Cosa succede alla mia quota se vengo classificato come Bad Leaver?

Se vieni classificato come Bad Leaver, di solito perché hai rotto il contratto o sei stato licenziato per colpa grave, la società ha il diritto di riacquistare la tua quota, anche quella che hai già maturato con il vesting. La parte cruciale è il prezzo: non ti pagano il valore di mercato della quota, ma solo un prezzo molto basso, spesso il valore nominale che è simbolico. Questa clausola funziona come una penale per il tuo comportamento scorretto, proteggendo la società e gli altri soci.

A cosa serve il Vesting in un contratto di Work for Equity e perché è importante?

Il Vesting serve a vincolare il professionista alla società nel tempo. Se la società ti dà subito tutte le quote per il tuo lavoro, e tu te ne vai dopo un mese, la società ci ha rimesso. 

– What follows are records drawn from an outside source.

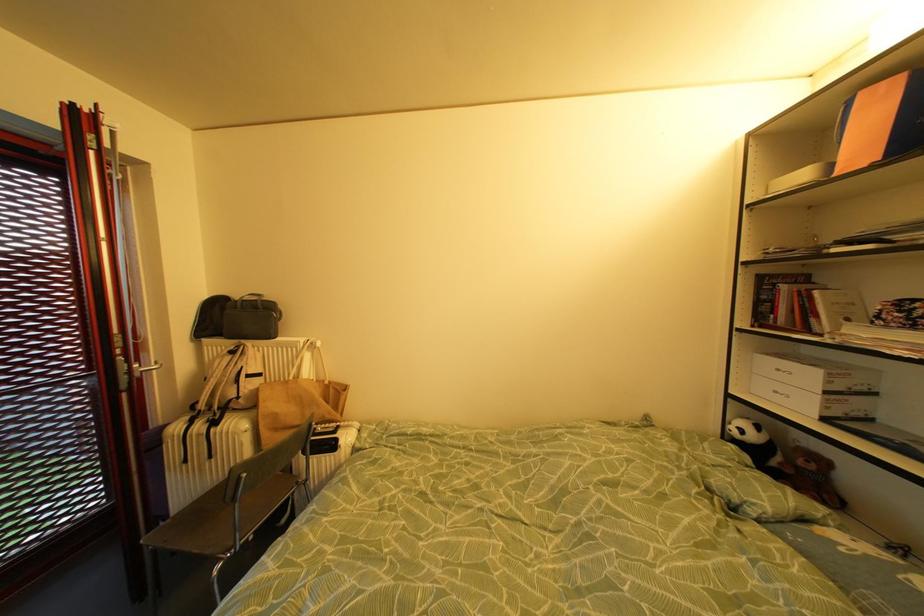
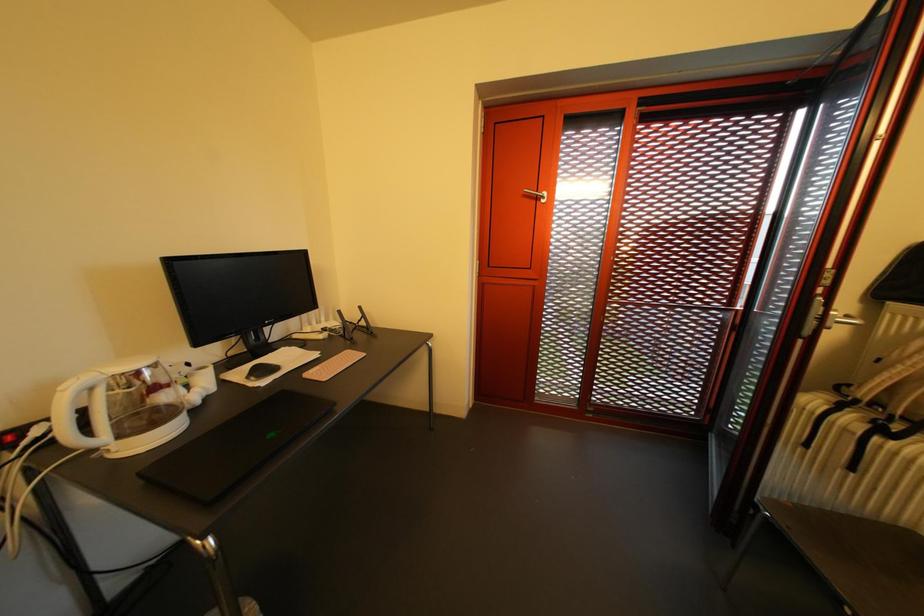
How did the camera likely rotate?

The camera's rotation is toward left-down.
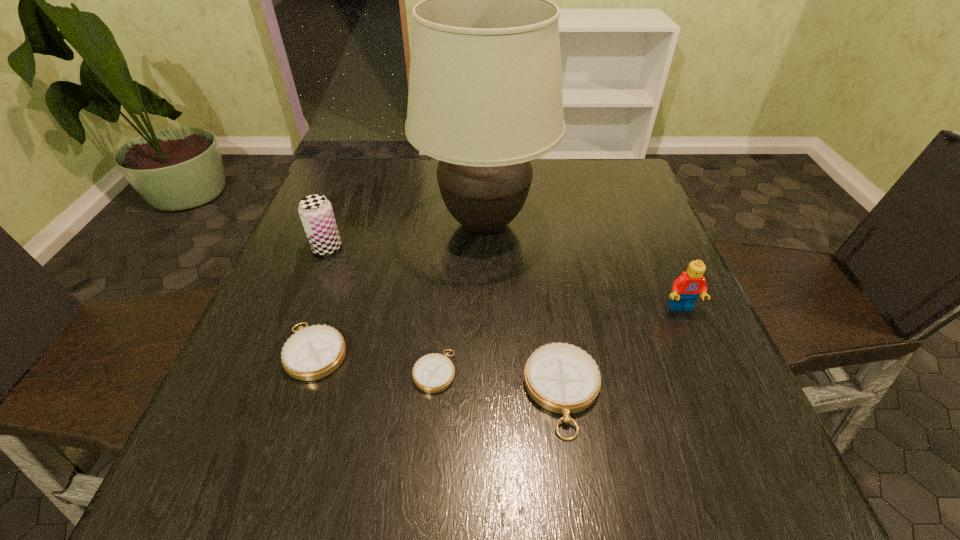
All compasss are currently evenly spaced. To continue this pattern, where would you add another compass on the right? Please point out a vacant spot. Please provide its 2D coordinates. Your answer should be formatted as a tuple, i.e. [(x, y)], where the tuple contains the x and y coordinates of a point satisfying the conditions above.

[(702, 416)]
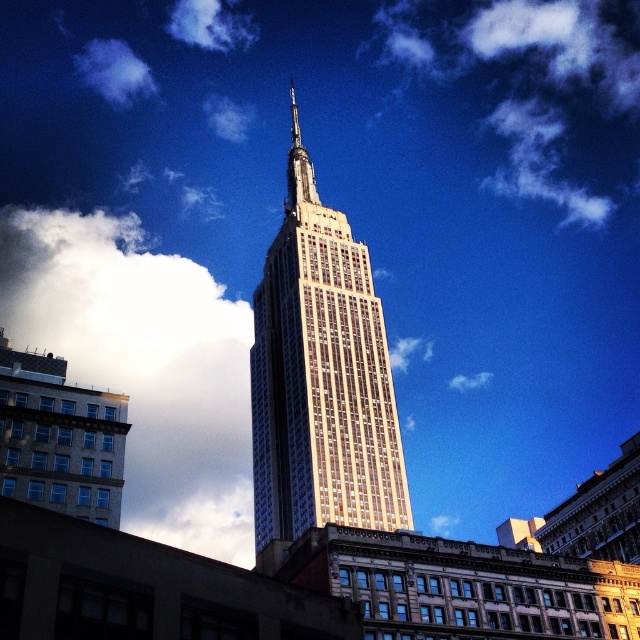
What do you see at coordinates (321, 378) in the screenshot? I see `gold glass tower at center` at bounding box center [321, 378].

Does gold glass tower at center have a lesser height compared to white fluffy cloud at upper center?

Incorrect, gold glass tower at center's height does not fall short of white fluffy cloud at upper center's.

Between point (304, 470) and point (476, 376), which one is positioned behind?

Positioned behind is point (476, 376).

Locate an element on the screen. gold glass tower at center is located at coordinates (321, 378).

Which is in front, point (332, 246) or point (141, 88)?

Positioned in front is point (332, 246).

Does gold glass tower at center have a larger size compared to white fluffy cloud at upper left?

Indeed, gold glass tower at center has a larger size compared to white fluffy cloud at upper left.

Looking at this image, who is more forward, (289, 518) or (122, 100)?

Point (289, 518)

Where is `gold glass tower at center`? The height and width of the screenshot is (640, 640). gold glass tower at center is located at coordinates (321, 378).

Which of these two, gold glass tower at center or shiny silver spire at center, stands taller?

With more height is gold glass tower at center.

Is gold glass tower at center to the right of shiny silver spire at center from the viewer's perspective?

Yes, gold glass tower at center is to the right of shiny silver spire at center.

The image size is (640, 640). I want to click on gold glass tower at center, so click(x=321, y=378).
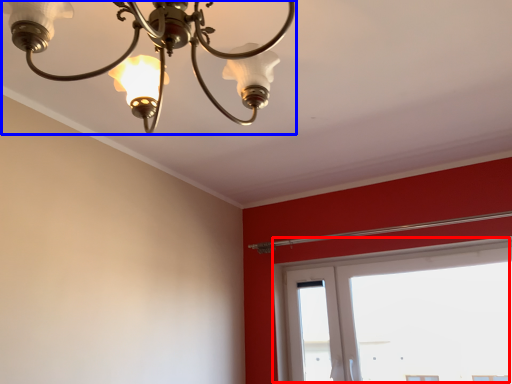
Question: Which object is further to the camera taking this photo, window (highlighted by a red box) or lamp (highlighted by a blue box)?

Choices:
 (A) window
 (B) lamp

Answer: (A)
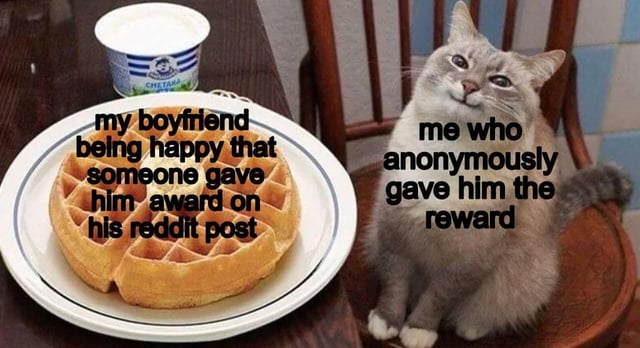
Locate an element on the screen. chair rail is located at coordinates (326, 49).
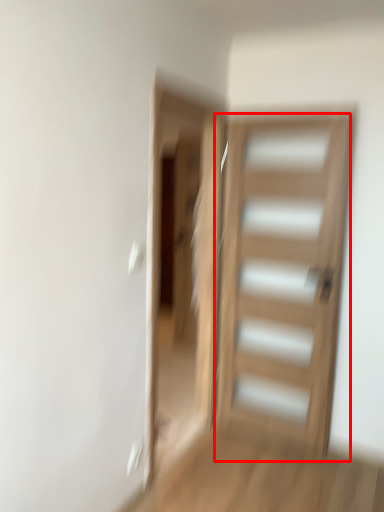
Question: From the image's perspective, considering the relative positions of door (annotated by the red box) and screen door in the image provided, where is door (annotated by the red box) located with respect to the staircase?

Choices:
 (A) above
 (B) below

Answer: (B)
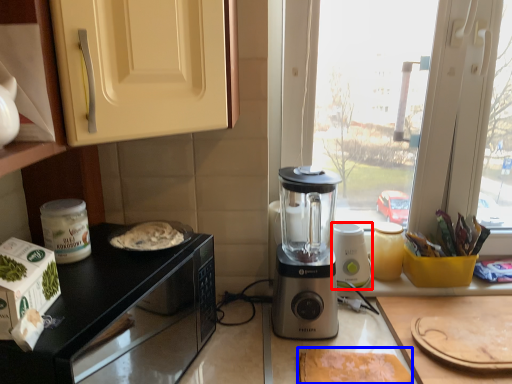
Question: Which object appears closest to the camera in this image, blender (highlighted by a red box) or food (highlighted by a blue box)?

Choices:
 (A) blender
 (B) food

Perché devo pagare il sovrapprezzo?

Il sovrapprezzo serve a proteggere i soci che erano lì prima di te. Se la startup vale già 1 milione di euro e tu entri con la tua quota pagandola solo al valore nominale, stai di fatto prendendo una parte di quel valore di 1 milione che non hai creato tu. Il sovrapprezzo è quella parte del tuo compenso che serve a coprire la differenza tra il valore reale della società (il market value) e il valore contabile della quota. In questo modo, il tuo ingresso non impoverisce gli altri soci e il valore è equo per tutti.